> **作業指示**
以下のがん組織の染色に関する本文から、「がん患者3名からがん組織を採」と「はPD−L1が陽性であった。」の間を、両端を含めて一字一句違えずに書き写してください。

> **読解用抜粋**

がん患者3名からがん組織を採取し、単一切片を抗LAT1抗体及び抗PD−L1抗体を用いて二重染色した結果を図1〜図3に示した。
大腸がん患者からがん組織を採取し、単一切片をヘマトキシリン−エオジン(HE)及び抗体(抗LAT1、抗PD−1及び抗PD−L1)を用いて染色した。結果を図4に示した(倍率200倍)。HEは切片を紫色に染色し、抗体は切片を褐色に染める。上段左はHE染色像である。上段右は抗LAT1抗体による染色像である。下段左は抗PD−1抗体による染色像である。下段右は抗PD−L1抗体による染色像である。この大腸がん組織ではLAT1が強陽性であった。
トリプルネガティブ乳がん患者からがん組織を採取し、連続切片をHE及び抗体(抗LAT1、抗PD−1及び抗PD−L1)を用いて染色した。結果を図5に示した(倍率400倍)。上段左はHE染色像である。上段右は抗LAT1抗体による染色像である。下段左は抗PD−1抗体による染色像である。下段右は抗PD−L1抗体による染色像である。この乳がん組織ではPD−L1が陽性であった。
膵がん患者からがん組織を採取し、単一切片を抗LAT1抗体及び抗PD−L1抗体を用いて二重染色した。結果を図6に示した(倍率400倍)。上段左はLAT1を緑色の色素で染めたときの写真を表し、上段右はPD−L1を赤色の色素で染めたときの写真を表し、下段は両者を重ねた写真を表す。下段の写真に、PL−共存タイプのがん組織を示す黄色は認められなかった。
以下の試験例1〜3において、LAT1の発現レベル、又はLAT1の発現レベルとPD−L1の発現レベルとの組み合わせに基づいた、ニボルマブの奏効性の予測について検討した。本試験に組み込まれた、初回化学療法無効な再発進行非小細胞肺がんの患者21名(ステージIII/IV)からがん組織を採取し、抗LAT1抗体及び抗PD−L1抗体を用いた免疫組織化学によりLAT1及びPD−L1の発現を調べた。PD−L1及びLAT1発現の高発現及び低発現の判定基準を表3及び表4に示す。PD−L1及びLAT1ともに、腫瘍の細胞膜が染色されたときを陽性と判定して、10%以上のPD−L1陽性細胞を有する腫瘍をPD−L1高発現であると定義し、25%以上のLAT1陽性細胞を有する腫瘍をLAT1高発現であると定義した。
PD−L1の発現レベルのみに基づいてニボルマブの奏効性を予測することの可能性について検討した。2つのがんマーカーを指標にした、上記21人の患者のがん組織試料におけるニボルマブの奏効性を表す結果を、図13及び図14に示す。図13上はPD−L1高発現群の奏効性を、図13下はPD−L1低発現群の奏効性を表す。PD−L1高発現群は8例であり、そのうち4例が奏効であり、1例が増悪であり、3例が安定であった。他方、PD−L1低発現群は13例であり、そのうち3例が奏効であり、7例が増悪、3例が安定であった。

> **抽出情報**
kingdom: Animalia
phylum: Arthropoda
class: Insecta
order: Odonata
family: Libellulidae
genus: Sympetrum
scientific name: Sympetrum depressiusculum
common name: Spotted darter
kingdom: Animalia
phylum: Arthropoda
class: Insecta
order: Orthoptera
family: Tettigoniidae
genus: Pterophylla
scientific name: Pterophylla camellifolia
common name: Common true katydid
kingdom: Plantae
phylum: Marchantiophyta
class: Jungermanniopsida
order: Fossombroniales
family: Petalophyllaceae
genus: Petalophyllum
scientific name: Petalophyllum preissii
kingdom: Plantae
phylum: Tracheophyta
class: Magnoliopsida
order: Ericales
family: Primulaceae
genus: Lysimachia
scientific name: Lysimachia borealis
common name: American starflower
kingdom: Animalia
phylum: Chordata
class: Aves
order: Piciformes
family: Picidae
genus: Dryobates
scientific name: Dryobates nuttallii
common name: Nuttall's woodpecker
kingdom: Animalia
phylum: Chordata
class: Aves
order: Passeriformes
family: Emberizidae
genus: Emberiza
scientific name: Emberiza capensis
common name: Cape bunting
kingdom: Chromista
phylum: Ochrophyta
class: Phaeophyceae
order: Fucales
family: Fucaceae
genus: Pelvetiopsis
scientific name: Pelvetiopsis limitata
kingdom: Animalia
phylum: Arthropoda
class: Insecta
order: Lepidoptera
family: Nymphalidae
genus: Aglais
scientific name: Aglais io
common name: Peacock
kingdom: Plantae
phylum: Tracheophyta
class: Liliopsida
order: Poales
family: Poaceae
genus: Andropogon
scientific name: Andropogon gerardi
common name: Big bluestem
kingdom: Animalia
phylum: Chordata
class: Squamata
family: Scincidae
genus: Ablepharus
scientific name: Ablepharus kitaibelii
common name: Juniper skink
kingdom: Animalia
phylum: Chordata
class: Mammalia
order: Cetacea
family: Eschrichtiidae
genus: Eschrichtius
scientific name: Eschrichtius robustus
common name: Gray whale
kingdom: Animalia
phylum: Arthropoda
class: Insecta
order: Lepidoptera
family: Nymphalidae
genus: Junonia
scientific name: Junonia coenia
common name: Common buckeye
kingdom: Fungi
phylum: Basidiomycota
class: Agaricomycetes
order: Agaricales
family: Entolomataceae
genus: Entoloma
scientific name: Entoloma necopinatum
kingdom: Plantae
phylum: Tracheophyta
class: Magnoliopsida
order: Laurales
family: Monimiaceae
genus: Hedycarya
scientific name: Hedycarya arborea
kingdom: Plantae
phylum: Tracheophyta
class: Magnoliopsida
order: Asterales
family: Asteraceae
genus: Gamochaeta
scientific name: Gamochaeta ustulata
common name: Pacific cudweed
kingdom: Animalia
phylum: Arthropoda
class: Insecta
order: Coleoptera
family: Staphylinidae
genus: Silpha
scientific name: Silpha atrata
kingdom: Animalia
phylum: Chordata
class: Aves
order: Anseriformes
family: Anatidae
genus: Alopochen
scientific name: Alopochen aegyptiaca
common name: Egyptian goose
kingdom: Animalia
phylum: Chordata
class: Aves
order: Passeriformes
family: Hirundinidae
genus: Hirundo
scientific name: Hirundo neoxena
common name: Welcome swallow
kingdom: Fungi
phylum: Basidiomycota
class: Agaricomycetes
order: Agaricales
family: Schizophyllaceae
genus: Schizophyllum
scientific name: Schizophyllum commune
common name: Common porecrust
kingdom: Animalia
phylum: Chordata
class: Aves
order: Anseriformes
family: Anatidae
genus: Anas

> **出力結果**
がん患者3名からがん組織を採取し、単一切片を抗LAT1抗体及び抗PD−L1抗体を用いて二重染色した結果を図1〜図3に示した。
大腸がん患者からがん組織を採取し、単一切片をヘマトキシリン−エオジン(HE)及び抗体(抗LAT1、抗PD−1及び抗PD−L1)を用いて染色した。結果を図4に示した(倍率200倍)。HEは切片を紫色に染色し、抗体は切片を褐色に染める。上段左はHE染色像である。上段右は抗LAT1抗体による染色像である。下段左は抗PD−1抗体による染色像である。下段右は抗PD−L1抗体による染色像である。この大腸がん組織ではLAT1が強陽性であった。
トリプルネガティブ乳がん患者からがん組織を採取し、連続切片をHE及び抗体(抗LAT1、抗PD−1及び抗PD−L1)を用いて染色した。結果を図5に示した(倍率400倍)。上段左はHE染色像である。上段右は抗LAT1抗体による染色像である。下段左は抗PD−1抗体による染色像である。下段右は抗PD−L1抗体による染色像である。この乳がん組織ではPD−L1が陽性であった。